The decision was announced at the end of the three-day virtual plenary of the Financial Action Task Force (FATF) on Friday.
At a media briefing, FATF resident Marcus Pleyer said, “Pakistan remains on the grey list.”
In a statement issued after conclusion of the plenary, FATF said, “To date, Pakistan has made progress across all action plan items and has now largely addressed 21 of the 27 action items. As all action plan deadlines have expired, the FATF strongly urges Pakistan to swiftly complete its full action plan by February 2021.”
Pleyer told reporters that Pakistan has made progress, “but it is clear that it needs to do more”. The FATF president noted that the six items left are “very serious deficiencies”, which include inadequacy in implementing sanctions against UN proscribed groups and individuals like Hafeez Saeed and Zaki-ur-Rehman Lakhvi.
If Pakistan is able to complete all the six remaining action points, then the plenary meeting in February 2021 will decide to send an on-site team to verify the implementation. Thereafter, if the team provides a positive evaluation, then FATF could take a decision in the next plenary meeting to remove Pakistan from the ‘grey list’, explained Pleyer.
According to sources, Turkey has apparently proposed to expedite on-site visit by a FATF team to Pakistan. But, it was not accepted by other member states – and the proposal was dropped.
The FATF statement listed four specific ways for Pakistan had to address its deficiencies. These are:
- demonstrating that law enforcement agencies (LEAs) are identifying and investigating the widest range of TF (Terror Financing) activity and that TF investigations and prosecutions target designated persons and entities, and those acting on behalf or at the direction of the designated persons or entities;
- demonstrating that TF prosecutions result in effective, proportionate and dissuasive sanctions;
- demonstrating effective implementation of targeted financial sanctions against all 1267 and 1373 designated terrorists and those acting for or on their behalf, preventing the raising and moving of funds including in relation to NPOs, identifying and freezing assets (movable and immovable), and prohibiting access to funds and financial services; and
- demonstrating enforcement against TFS violations, including in relation to NPOs, of administrative and criminal penalties and provincial and federal authorities cooperating on enforcement cases
Pakistan had been put on the grey list – or listed as a ‘Jurisdiction under Increased Monitoring’ – in June 2018. It got a four-month extension in February this year to complete the action plan, which is drawn up after a country is put on the grey list.
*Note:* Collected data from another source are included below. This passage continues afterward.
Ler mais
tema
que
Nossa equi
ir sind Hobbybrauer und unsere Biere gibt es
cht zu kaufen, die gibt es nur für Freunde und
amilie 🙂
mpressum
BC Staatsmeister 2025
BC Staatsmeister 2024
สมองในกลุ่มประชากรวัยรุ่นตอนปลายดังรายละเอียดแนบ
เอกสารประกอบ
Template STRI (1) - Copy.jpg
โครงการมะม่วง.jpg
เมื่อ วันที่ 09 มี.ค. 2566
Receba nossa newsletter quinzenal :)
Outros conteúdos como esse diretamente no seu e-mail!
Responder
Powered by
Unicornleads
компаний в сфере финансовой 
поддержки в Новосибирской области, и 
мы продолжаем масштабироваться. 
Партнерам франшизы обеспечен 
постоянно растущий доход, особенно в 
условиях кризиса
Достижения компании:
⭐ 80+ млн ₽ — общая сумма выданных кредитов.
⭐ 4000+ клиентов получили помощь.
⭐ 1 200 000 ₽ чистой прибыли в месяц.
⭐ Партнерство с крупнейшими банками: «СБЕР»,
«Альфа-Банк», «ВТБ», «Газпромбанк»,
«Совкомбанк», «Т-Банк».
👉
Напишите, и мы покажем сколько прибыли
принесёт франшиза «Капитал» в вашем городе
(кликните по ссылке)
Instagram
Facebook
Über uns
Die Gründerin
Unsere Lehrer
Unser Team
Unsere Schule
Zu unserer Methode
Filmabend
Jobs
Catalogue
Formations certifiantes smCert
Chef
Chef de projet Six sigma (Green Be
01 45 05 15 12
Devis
Due to the COVID-19 pandemic, the plenary in June was not held and Pakistan’s additional time period was extended to eight months.
Pleyer said that the extension given to countries on the grey list was not indefinite, but added that “as long as we see progress, we give them chance to repair outstanding issues”.
On Thursday, India had pointed out that “those found wanting in implementing their obligations” are usually “held accountable and subjected to appropriate action”.
The FATF plenary decided to remove Iceland and Mongolia out of the grey list, but Iran and North Korea remain on the so-called ‘black list’.